Gideon Levy et Alex Levac (photos), Haaretz, 16/7/2022
Traduit par Fausto
Giudice, Tlaxcala
Cette semaine, l'Aïd Al Adha, la fête du sacrifice, a été l'une des plus difficiles de mémoire d'homme pour les habitants des collines du sud d'Hébron. Avec l'armée israélienne en manœuvre à proximité et une menace d'expulsion dans l'air, ils n'ont pas pu célébrer la fête.
Un après-midi de cette semaine, un homme âgé appuyé sur une canne a grimpé le long chemin de terre qui mène à sa maison de Cisjordanie. Le soleil était brûlant, et l'homme avançait léthargiquement, s'arrêtant de temps en temps pour se reposer à l'ombre d'un arbre. Vêtu d'une lourde robe, il revenait d'une visite de vacances à sa famille dans la ville voisine de Yatta, près d'Hébron. Depuis la route principale menant à son domicile, il devait marcher environ six kilomètres pour atteindre le hameau de Halat a-Dab'a, dans la région de Masafer Yatta, dans les collines du sud d'Hébron.
Juste après s'être mis en route, l'homme est passé devant un cube de béton gris orné d'un avertissement en lettres rouges, indiquant : « Danger. Entrée interdite. Zone de tir ». Il y en a beaucoup comme ça dans le coin. L'homme a ignoré le cube et a continué vers sa maison. Où aller sinon ?
Quatre jours plus tôt, jeudi dernier, un canonnier de char des Forces de défense israéliennes avait tiré un projectile qui avait touché le toit de la maison de ses voisins dans le hameau, alors que la famille se trouvait à l'intérieur. Mais cela n'a pas non plus dissuadé cet homme. Où irait-il sinon ?
Aucun invité n'est arrivé à Halat a-Dab'a la semaine dernière. Samedi a marqué le début des quatre jours de l'Aïd Al Adha, la fête du sacrifice, la grande fête musulmane au cours de laquelle d'innombrables moutons sont abattus, une fête de célébrations familiales. Mais personne n'est venu à Halat a-Dab'a, ni dans les autres communautés de bergers et villages de la région. Il y a quatre semaines, les FDI ont commencé à organiser des exercices d'entraînement ici, dans la zone de tir 918, à la suite d'une décision de la Haute Cour de justice autorisant Israël à expulser les habitants de plus d'une douzaine de villages et hameaux (ces exercices ont été temporairement interrompus cette semaine, pendant la visite du président Joe Biden). Ce fut donc une triste fête à Masafer Yatta, peut-être la plus triste de toutes.
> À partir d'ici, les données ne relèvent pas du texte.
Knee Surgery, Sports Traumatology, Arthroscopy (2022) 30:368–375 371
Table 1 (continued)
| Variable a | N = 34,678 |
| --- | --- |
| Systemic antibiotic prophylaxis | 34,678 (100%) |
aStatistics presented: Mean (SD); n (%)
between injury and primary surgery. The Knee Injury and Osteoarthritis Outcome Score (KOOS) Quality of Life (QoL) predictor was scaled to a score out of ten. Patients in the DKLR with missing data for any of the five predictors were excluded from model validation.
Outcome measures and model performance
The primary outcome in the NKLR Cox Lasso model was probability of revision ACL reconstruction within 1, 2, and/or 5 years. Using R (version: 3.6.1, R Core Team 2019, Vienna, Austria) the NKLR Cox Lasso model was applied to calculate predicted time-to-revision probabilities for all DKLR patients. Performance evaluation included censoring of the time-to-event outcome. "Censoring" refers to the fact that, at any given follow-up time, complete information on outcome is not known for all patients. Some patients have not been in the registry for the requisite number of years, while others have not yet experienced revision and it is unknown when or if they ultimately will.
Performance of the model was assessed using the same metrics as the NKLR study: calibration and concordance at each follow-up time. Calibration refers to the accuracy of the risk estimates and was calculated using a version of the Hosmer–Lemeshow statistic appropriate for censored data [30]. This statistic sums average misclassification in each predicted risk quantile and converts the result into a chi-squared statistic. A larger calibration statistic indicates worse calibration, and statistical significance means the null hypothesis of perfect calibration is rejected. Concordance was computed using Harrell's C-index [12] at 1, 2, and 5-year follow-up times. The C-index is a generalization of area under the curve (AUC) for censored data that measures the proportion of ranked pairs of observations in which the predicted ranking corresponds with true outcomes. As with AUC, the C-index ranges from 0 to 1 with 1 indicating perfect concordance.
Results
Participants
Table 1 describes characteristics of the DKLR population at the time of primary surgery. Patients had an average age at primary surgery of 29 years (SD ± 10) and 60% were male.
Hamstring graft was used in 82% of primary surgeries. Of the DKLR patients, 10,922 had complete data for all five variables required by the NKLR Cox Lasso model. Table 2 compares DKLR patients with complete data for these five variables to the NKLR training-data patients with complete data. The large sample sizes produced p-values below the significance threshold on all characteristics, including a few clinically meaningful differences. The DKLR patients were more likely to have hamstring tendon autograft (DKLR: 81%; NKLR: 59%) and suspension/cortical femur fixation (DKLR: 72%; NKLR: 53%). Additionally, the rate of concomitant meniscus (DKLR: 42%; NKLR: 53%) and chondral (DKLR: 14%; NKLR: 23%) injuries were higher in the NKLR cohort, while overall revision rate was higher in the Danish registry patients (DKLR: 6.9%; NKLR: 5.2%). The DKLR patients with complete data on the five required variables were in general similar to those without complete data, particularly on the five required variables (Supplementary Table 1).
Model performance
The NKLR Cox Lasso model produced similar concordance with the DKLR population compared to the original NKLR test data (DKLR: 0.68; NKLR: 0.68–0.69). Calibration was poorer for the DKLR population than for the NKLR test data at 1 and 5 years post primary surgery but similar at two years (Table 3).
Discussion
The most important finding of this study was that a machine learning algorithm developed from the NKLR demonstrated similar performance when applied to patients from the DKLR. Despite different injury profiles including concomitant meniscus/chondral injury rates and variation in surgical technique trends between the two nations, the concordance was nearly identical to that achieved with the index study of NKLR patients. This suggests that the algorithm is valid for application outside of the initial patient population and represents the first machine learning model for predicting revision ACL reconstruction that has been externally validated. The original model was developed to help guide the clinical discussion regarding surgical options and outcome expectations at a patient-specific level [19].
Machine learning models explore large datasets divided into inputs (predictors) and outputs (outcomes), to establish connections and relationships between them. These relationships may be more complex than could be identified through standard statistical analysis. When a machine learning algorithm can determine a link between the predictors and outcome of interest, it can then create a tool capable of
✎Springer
La maison de la famille Dababsi. Un char israélien a tiré un obus qui a touché le toit alors que toute la famille était dans la maison
C'était certainement la fête la plus triste pour la famille Rabai du village de Tawani, la plus grande communauté de Masafer Yatta. Autour de leur table de fête manquaient à nouveau les deux frères qui se trouvent dans une prison israélienne et qui sont à eux deux les pères de 11 enfants. C'est la troisième fête qu'ils n'ont pas passée avec leurs familles depuis leur emprisonnement en mai 2021.
Leurs parents, Jamala et Fadel Rabai, âgés respectivement de 58 et 59 ans, ainsi que leurs autres enfants et petits-enfants vivent ici dans le complexe. Un ordre de démolition existe pour l'ensemble du complexe. Le 11 mai, l'administration civile du gouvernement militaire a démoli une habitation de 100 mètres carrés appartenant au fils des Rabai, Mohammed, 27 ans, qui a trois enfants. Lorsque nous sommes arrivés lundi, nous nous sommes assis dans une autre structure spacieuse au toit en tôle, également menacée par un ordre de démolition.